The Capture of Carey Fort

The war for the Carolina backcountry intensified after the successful capture of Thicketty Fort, as patriot commanders raided Major Patrick Ferguson’s loyalist outposts. Ferguson, with a smattering of British regulars and provincial loyalists from up North, was desperately trying to recruit and train Carolinian and Georgian loyalist militia to defeat the overmountain men gathering in large numbers over the Blue Ridge. An American army led by Horatio Gates had just entered South Carolina and threatened Camden, an important depot town and loyalist mustering center, one of the few that was far too large for patriot partisans to attack. After the victory at Hanging Rock, Patriot Colonel Thomas Sumter’s next targets were the vulnerable fords and ferries on the Wateree River. Sumter wanted to strike them before the inevitable clash between Gates and Cornwallis. Sumter dispatched Col Thomas Taylor to scout one of Camden’s satellite training camps, Carey’s Fort, which also guarded the ferry over the Wateree River about a mile south of Camden behind Cornwallis’ main body.

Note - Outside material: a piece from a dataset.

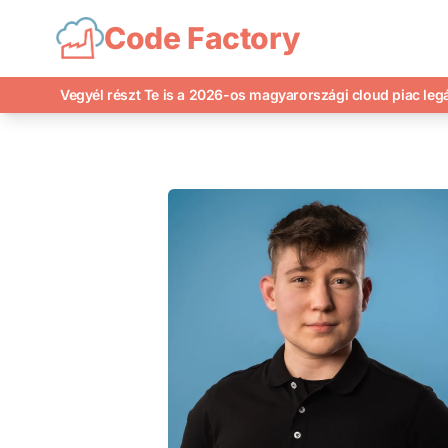
Code Factory
Vegyél részt Te is a 2026-os magyarországi cloud piac le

On the morning of 15 August 1780, Taylor with about two hundred cavalry and militia, found the small British garrison of Carey’s Fort under its namesake, prominent local Loyalist Lt-Col James Carey, fast asleep. Seizing the moment, Taylor’s men quickly stormed the fort, and took the entire 37 man garrison prisoner without firing a shot. Taylor captured about thirty wagons full of supplies, which were supposed to be ferried across the river and sent to Camden that morning. Cornwallis’ army, across the river a mile away, had no idea that anything was amiss. After a quick interrogation, Taylor learned that a supply convoy from another large Loyalist outpost at Ninety Six was also scheduled to arrive that day.

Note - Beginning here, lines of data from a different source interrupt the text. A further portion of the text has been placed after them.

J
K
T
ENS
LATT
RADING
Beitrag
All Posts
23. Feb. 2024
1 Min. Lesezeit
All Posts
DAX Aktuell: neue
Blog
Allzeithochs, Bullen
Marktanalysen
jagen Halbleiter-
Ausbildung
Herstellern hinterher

Dressed the same as the loyalists they captured, Taylor’s men posed as the garrison, even waving to curious loyalists on the other side of the river who were sent to find out why the wagons had not crossed yet. Later that morning, the convoy from Ninety Six arrived. The convoy’s thirty wagons were escorted by 70 Highlanders of the British 71st Regiment. By the time the Highlanders figured out the ruse, they were in no position to fight, and were all captured. Upon learning the news of Carey Fort’s capture, Sumter brought his whole command down from his own raid to reinforce Taylor.
The loss of Carey’s Fort, and more importantly, the ferry over the Wateree River, effectively severed Cornwallis’ lines of communication from Camden to Ninety Six and Charleston. And there was nothing the British could do about it: The fort and ferry boats were secure on the west side of the fast and deep Wateree River, and the British were on the east side, impotent and helpless as the Americans taunted them. Furthermore, if the much ballyhooed Gates, with his “Grand Army” defeated Cornwallis in battle north of Camden, Cornwallis would be forced to retreat away from Charleston into the wilderness and swamps of north east South Carolina. The defeated remnants of Cornwallis’ army would then be at the mercy of American partisans. With the fall of Carey’s Fort, the war in the South, and possibly the entire American Revolution, could be won by the Patriots in the next few days.
Gates just had to defeat Cornwallis at Camden; and the Victor of Saratoga outnumbered Cornwallis nearly two to one.